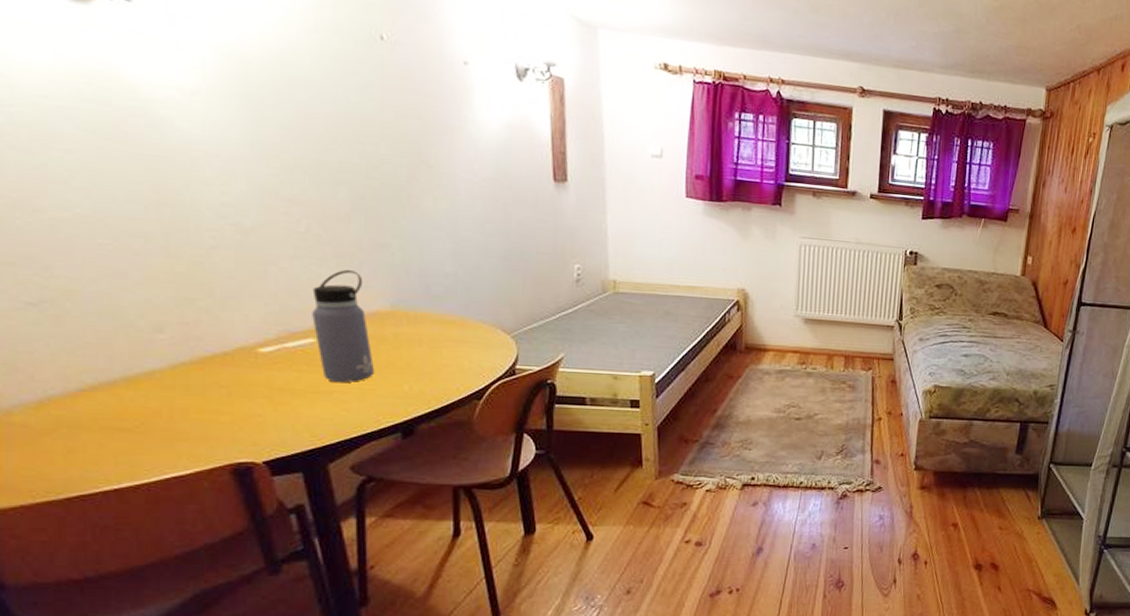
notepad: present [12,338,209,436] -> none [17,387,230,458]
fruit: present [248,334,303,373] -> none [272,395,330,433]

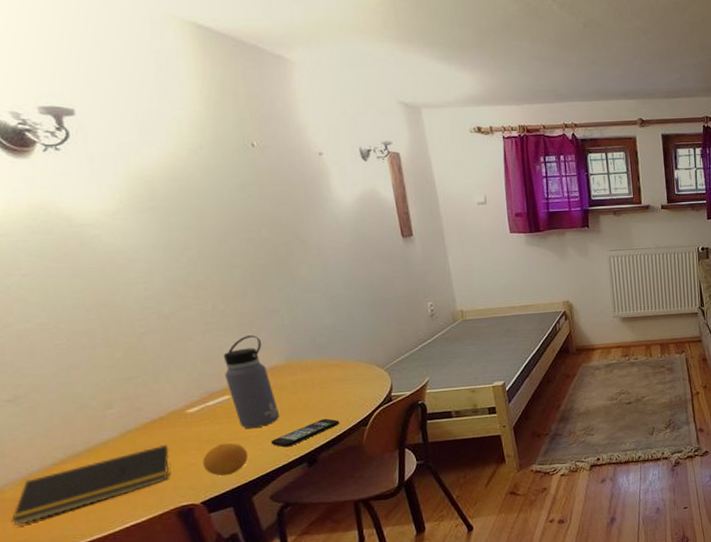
notepad: none [17,387,230,458] -> present [11,445,170,526]
fruit: none [272,395,330,433] -> present [203,442,249,476]
smartphone: none [359,383,448,411] -> present [270,418,340,448]

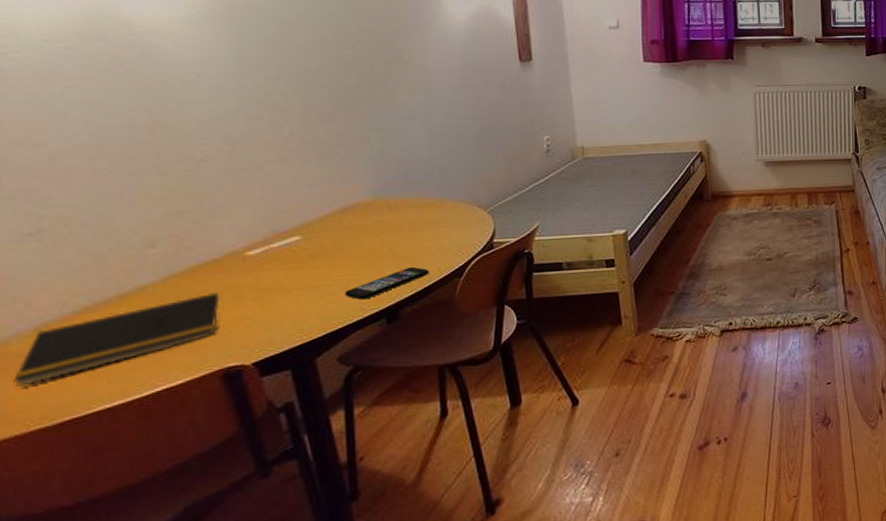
fruit: present [203,442,249,476] -> none [260,292,316,332]
water bottle: present [223,335,280,429] -> none [297,167,359,277]

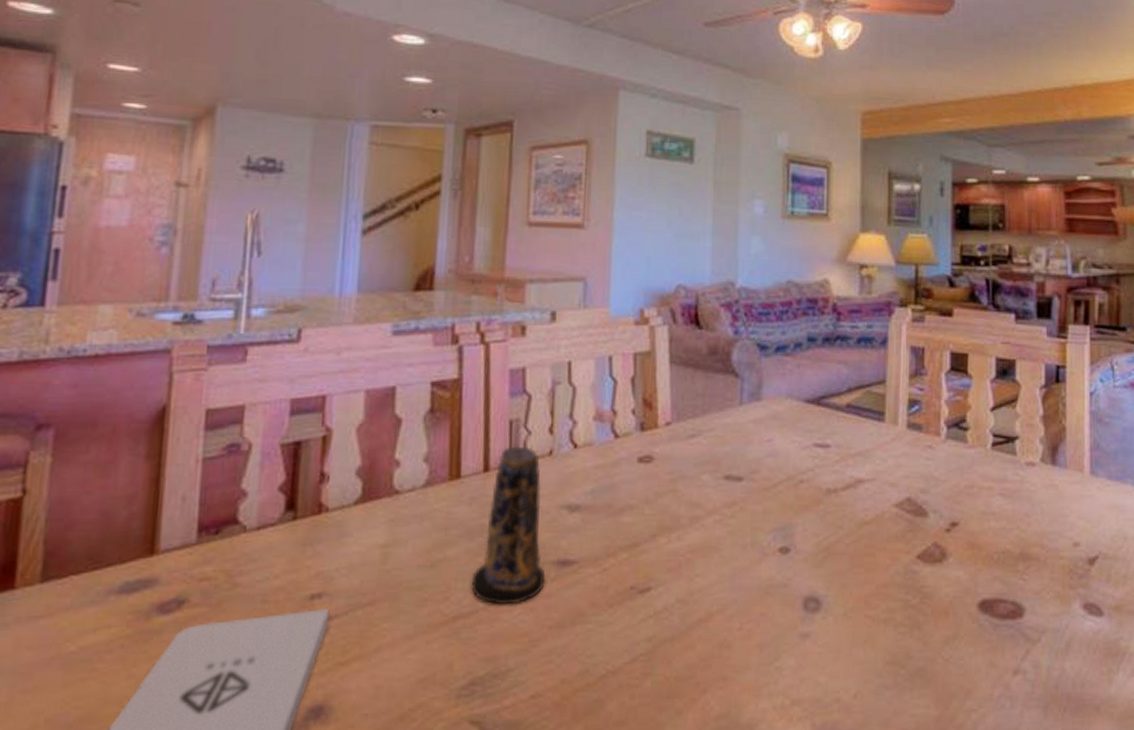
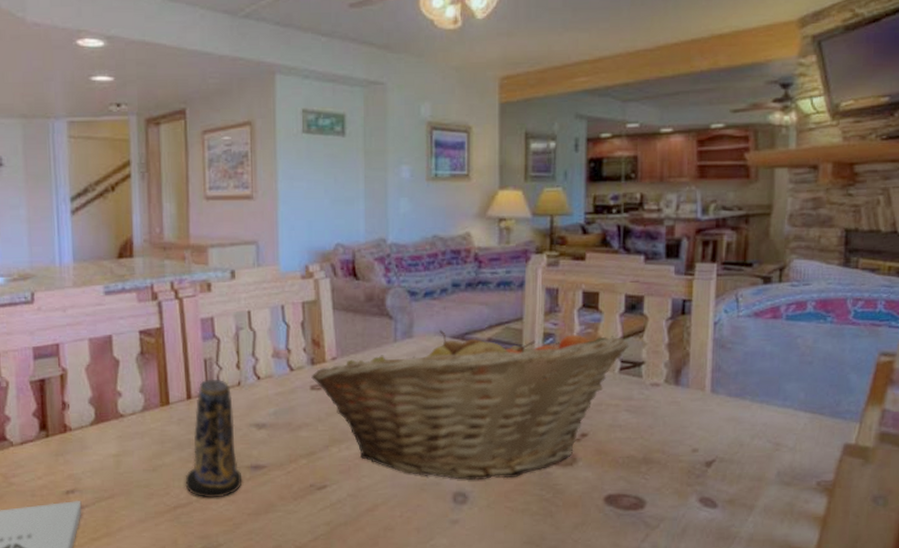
fruit basket: none [640,391,1002,581] -> present [311,329,630,481]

__Work item__: In the records above, find the line containing "notepad: none [17,387,230,458]" and restate it and every line after it word for word, all pictures excluded.

__Task solution__:
notepad: none [17,387,230,458] -> present [11,445,170,526]
fruit: none [272,395,330,433] -> present [203,442,249,476]
smartphone: none [359,383,448,411] -> present [270,418,340,448]

fruit: present [203,442,249,476] -> none [260,292,316,332]
water bottle: present [223,335,280,429] -> none [297,167,359,277]

fruit basket: none [640,391,1002,581] -> present [311,329,630,481]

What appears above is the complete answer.